Im Bau befindliche Wildtierbrücke über die A2 bei Neuenkirch. In Risch soll die Passage indes ganz aus Beton statt aus Holz gebaut werden. (Bild: Markus Mathis)

Nun gibt es neben der Verbindung von Rooterberg zum Zugersee im Kanton Zug noch weitere Wildtierkorridore von nationaler Bedeutung. Einer verläuft an der Westgrenze des Kantons vom Oberfreiamt auf den Rooterberg. Diese Passage ist wegen der Freizeitaktivitäten in Reussnähe beeinträchtigt, aber laut Bafu für sehr viele Tierarten wichtig: nämlich für Baummarder, Biber, Dachs, Eichhörnchen, Feldhase, Fuchs, Hermelin, Iltis, Mauswiesel, Reh, Rothirsch, Wasserspitzmaus und Wildschwein. Die Tiere schlüpfen hier beim Viadukt in Rotkreuz unter der Autobahn A14 hindurch.

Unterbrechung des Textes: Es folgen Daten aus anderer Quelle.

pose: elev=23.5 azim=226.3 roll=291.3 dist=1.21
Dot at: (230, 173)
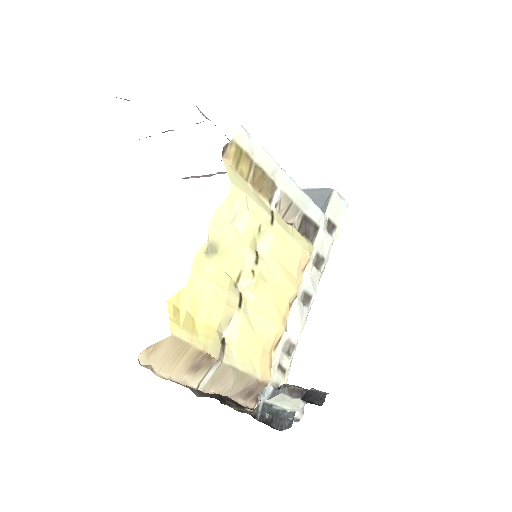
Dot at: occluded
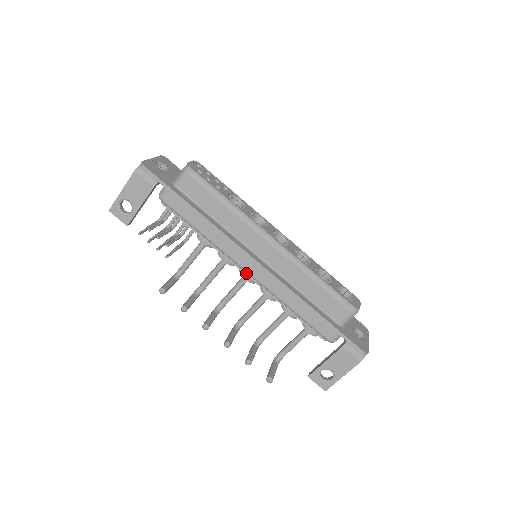
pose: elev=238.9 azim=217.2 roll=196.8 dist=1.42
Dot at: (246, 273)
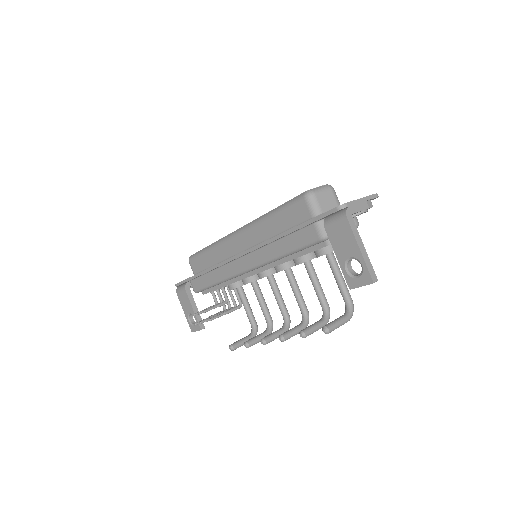
Dot at: (254, 273)
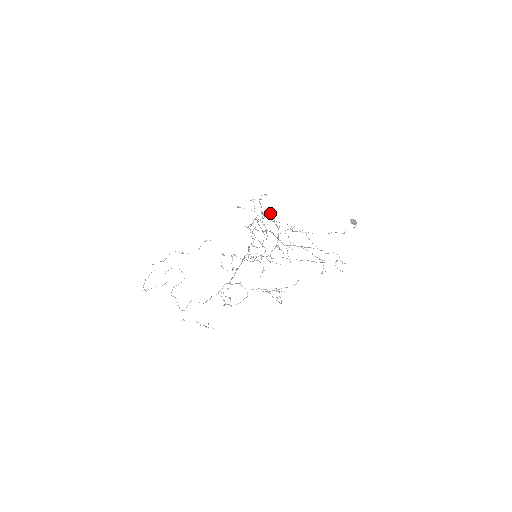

Wichtiger Weg für den Luchs

Ein anderer Wildkorridor verbindet das Knonaueramt mit dem Zugerberg. Diese Verbindung ist intakt – in Baar gibt’s viel Wald und eine Autobahnbrücke über den Litibach, unter welcher Tiere hindurch können.

Der letzte wichtige Wildkorridor führt schliesslich durchs Sihltal und verbindet Albis und Höhronen. Er ist beeinträchtigt, weil Tiere im Bereich Sihlbrugg vielbefahrene Strassen queren müssen.

«Wir sind bestrebt, dass die Durchgängigkeit für Wildtiere nicht noch mehr behindert wird.»

Roman Keller, Amt für Wild und Wald, Kanton Zug

Die Besonderheit dieser Verbindung: Sie ist nicht nur für den Hirsch und die Gämse wichtig, sondern auch für den seltenen Luchs. «In der Tat gibt es Hinweise, dass zumindest ein Individuum vor einiger Zeit durch den Kanton Zug gestreift ist», sagt Roman Keller, Abteilungsleiter Jagd & Fischerei beim Amt für Wild und Wald des Kantons Zug.

Heuer werden Korridore überprüft

«Wir sind bestrebt, dass im Bereich von Wildtierkorridoren die Durchgängigkeit für Wildtiere durch Bauwerke, Zäune oder Aktivitäten nicht noch mehr behindert wird», sagt Roman Keller. «Aktuell überprüfen wir dieses Jahr alle Korridore im Kanton Zug auf Ihre Funktion.» Davon erhoffe man sich, in Zukunft mit gezielten Massnahmen Durchgängigkeit der Wildtierbewegungsachsen zu verbessern.

Diese Massnahmen würden in der Regel bei anstehenden Bauprojekten in den Korridoren im Rahmen des ordentlichen Bewilligungsverfahrens verwirklicht, sagt Keller. Konkretes Beispiel: Das Sanierungsprojekt der Strasse ins Ägerital zwischen Nidfurren und Schmittli. Hier wird die Brügglibachtobelbrücke bald neu gebaut. Dabei wird gleichzeitig der Durchlass vergrössert, damit in Zukunft auch Hirsche unter der Brücke durchspazieren und so von Menzingen auf den Wildtierkorridor Knonaueramt-Zugerberg kommen.

Ein wichtiger Aspekt von Wildpassagen ist die verbesserte Verkehrssicherheit. Überquert das Wild die Strasse nicht mehr, kommt es zu weniger Unfällen. Zwischen Nidfurren und Schmittli sorgt der Kanton Zug zusätzlich vor und zieht beim Strassenbau eine leere Röhre ein, um den Abschnitt nötigenfalls mit zusätzlichen Wildwarnanlagen auszustatten.

Bei Problemen ist der Kanton gefragt

Der Kanton könnte übrigens auch mit der geplanten Wildtierpassage in Risch zu tun bekommen. Gibt’s Einsprachen oder wehren sich die Landwirte dagegen, Terrain für Wildhecken zur Verfügung zu stellen, muss der Kanton die Sache regeln. Denn das Astra ist nur für den Streifen entlang der Autobahn tätig.

Diese Situation trat jüngst bei der dritten Wildtierpassage im Kanton Luzern ein: jener in Langnau bei Reiden, wo die geplante Wildtierbrücke ebenfalls durch intensiv genutztes Landwirtschaftsland führt und Annäherungshilfen nötig sind. Hier musste der Kanton Dienstbarkeitsverträge mit den Landbesitzern aushandeln. Dies ist vor wenigen Monaten gelungen. Die Passage soll noch in diesem Jahr in Bau gehen.